Instructions to follow: The expected result is a verbatim repetition of the lines from the start of the entries through the line containing "flex; gap: 5px;", with the pictures removed.

Collected data entries:
*** Begin section ***

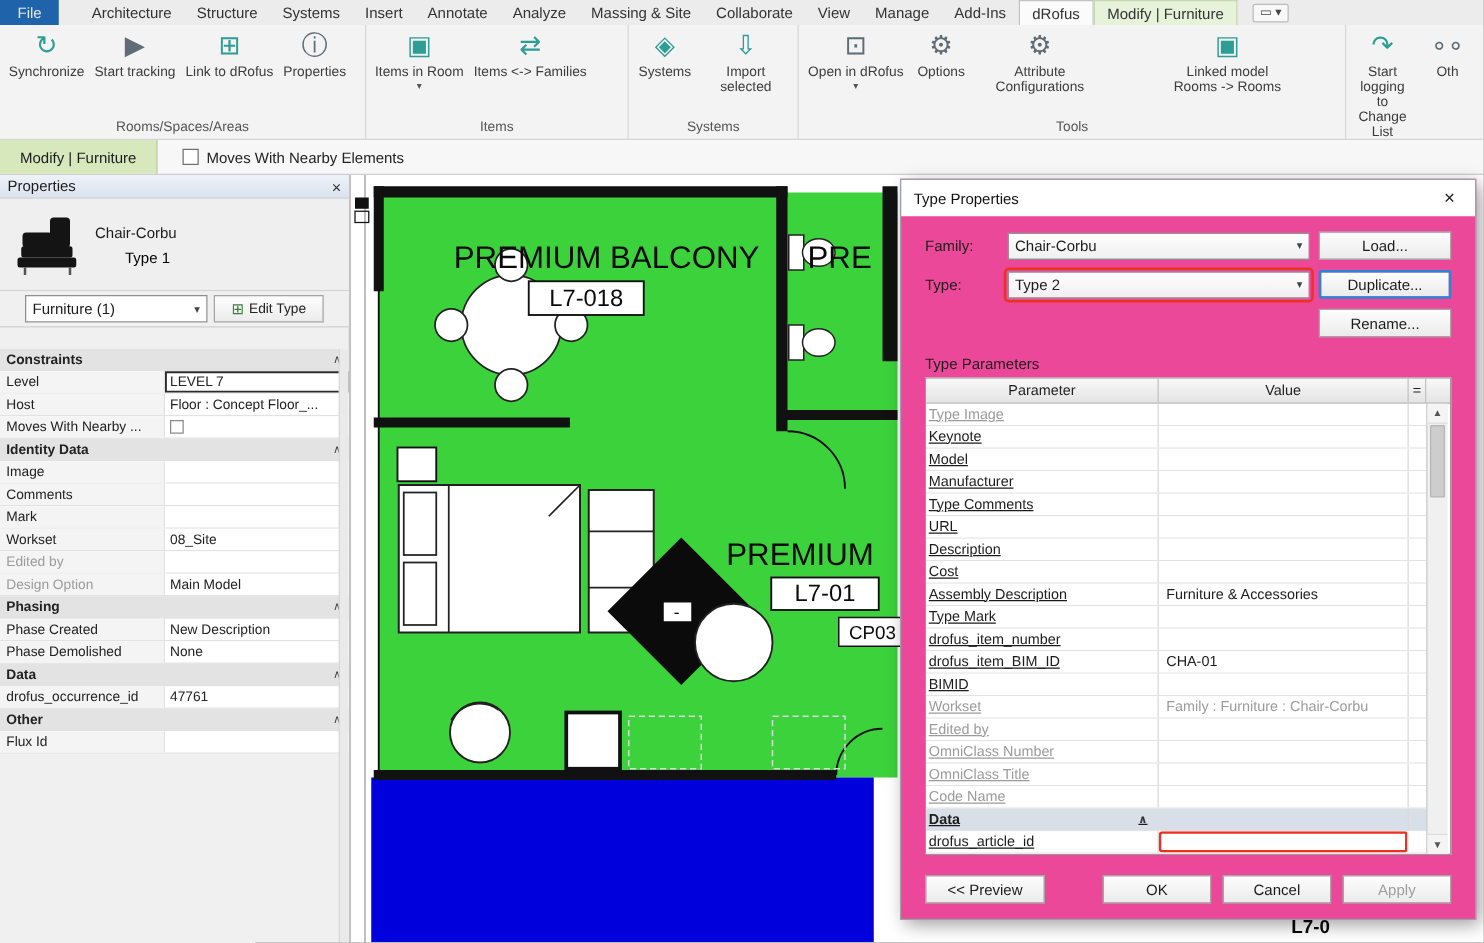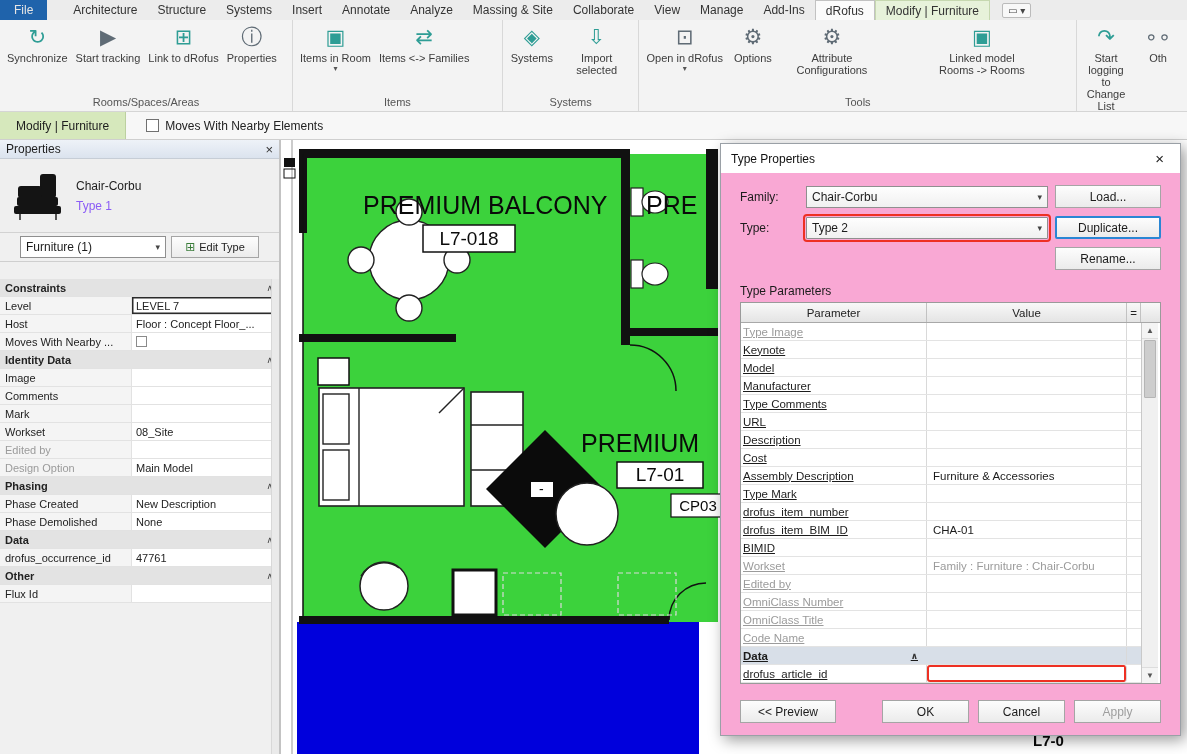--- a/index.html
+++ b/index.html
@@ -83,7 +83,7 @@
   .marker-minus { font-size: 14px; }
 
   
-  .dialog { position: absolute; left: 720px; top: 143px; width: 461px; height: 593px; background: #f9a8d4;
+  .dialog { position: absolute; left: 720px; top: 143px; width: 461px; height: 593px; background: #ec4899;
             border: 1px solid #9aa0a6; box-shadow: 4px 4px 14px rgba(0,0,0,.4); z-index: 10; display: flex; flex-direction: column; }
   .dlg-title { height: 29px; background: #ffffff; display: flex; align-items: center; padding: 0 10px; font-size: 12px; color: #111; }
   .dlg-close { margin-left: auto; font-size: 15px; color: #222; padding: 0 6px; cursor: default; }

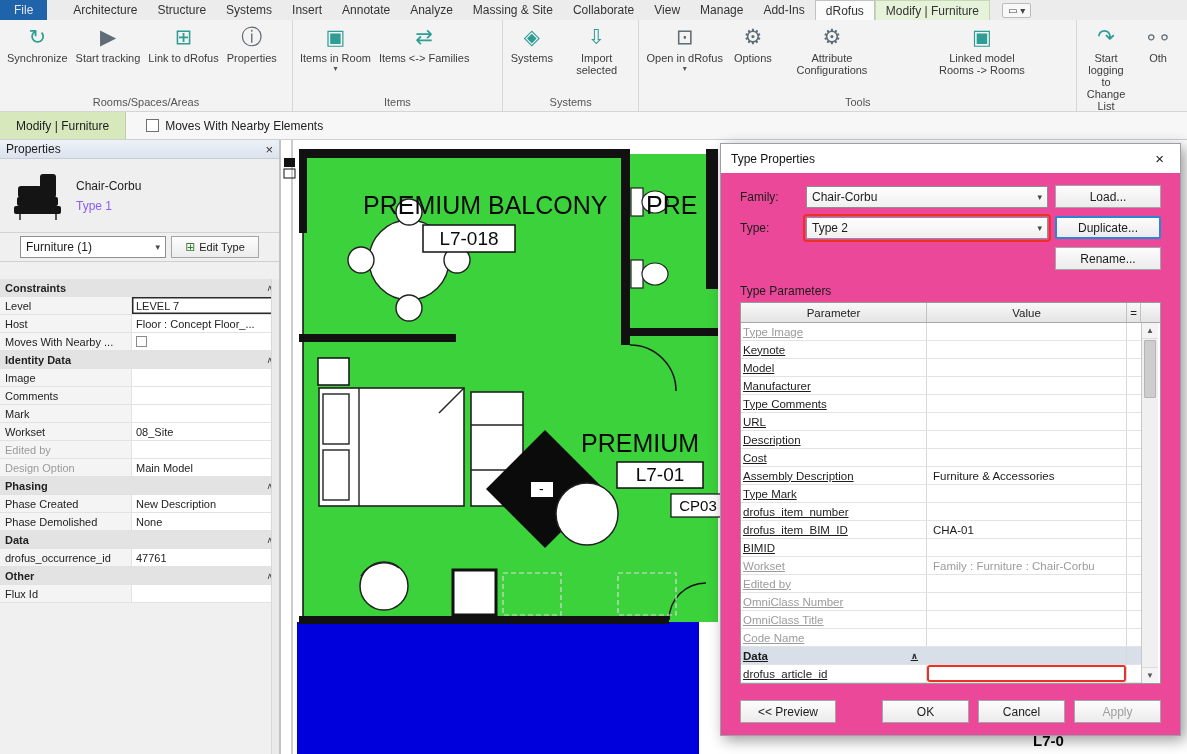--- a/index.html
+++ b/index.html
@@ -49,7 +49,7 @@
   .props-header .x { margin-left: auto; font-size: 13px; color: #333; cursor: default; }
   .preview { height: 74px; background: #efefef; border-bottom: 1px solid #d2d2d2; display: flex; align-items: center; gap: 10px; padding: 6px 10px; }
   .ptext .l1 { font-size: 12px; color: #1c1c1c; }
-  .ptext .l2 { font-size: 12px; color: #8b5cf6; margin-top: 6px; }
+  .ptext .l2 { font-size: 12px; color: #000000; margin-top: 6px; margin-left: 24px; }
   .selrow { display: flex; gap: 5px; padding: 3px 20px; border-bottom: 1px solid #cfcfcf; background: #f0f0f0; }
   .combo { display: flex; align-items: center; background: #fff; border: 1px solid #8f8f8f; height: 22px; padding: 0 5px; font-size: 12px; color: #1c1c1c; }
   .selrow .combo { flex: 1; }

*** End section ***

Response to the exercise:
--- a/index.html
+++ b/index.html
@@ -83,7 +83,7 @@
   .marker-minus { font-size: 14px; }
 
   
-  .dialog { position: absolute; left: 720px; top: 143px; width: 461px; height: 593px; background: #f9a8d4;
+  .dialog { position: absolute; left: 720px; top: 143px; width: 461px; height: 593px; background: #ec4899;
             border: 1px solid #9aa0a6; box-shadow: 4px 4px 14px rgba(0,0,0,.4); z-index: 10; display: flex; flex-direction: column; }
   .dlg-title { height: 29px; background: #ffffff; display: flex; align-items: center; padding: 0 10px; font-size: 12px; color: #111; }
   .dlg-close { margin-left: auto; font-size: 15px; color: #222; padding: 0 6px; cursor: default; }

--- a/index.html
+++ b/index.html
@@ -49,7 +49,7 @@
   .props-header .x { margin-left: auto; font-size: 13px; color: #333; cursor: default; }
   .preview { height: 74px; background: #efefef; border-bottom: 1px solid #d2d2d2; display: flex; align-items: center; gap: 10px; padding: 6px 10px; }
   .ptext .l1 { font-size: 12px; color: #1c1c1c; }
-  .ptext .l2 { font-size: 12px; color: #8b5cf6; margin-top: 6px; }
+  .ptext .l2 { font-size: 12px; color: #000000; margin-top: 6px; margin-left: 24px; }
   .selrow { display: flex; gap: 5px; padding: 3px 20px; border-bottom: 1px solid #cfcfcf; background: #f0f0f0; }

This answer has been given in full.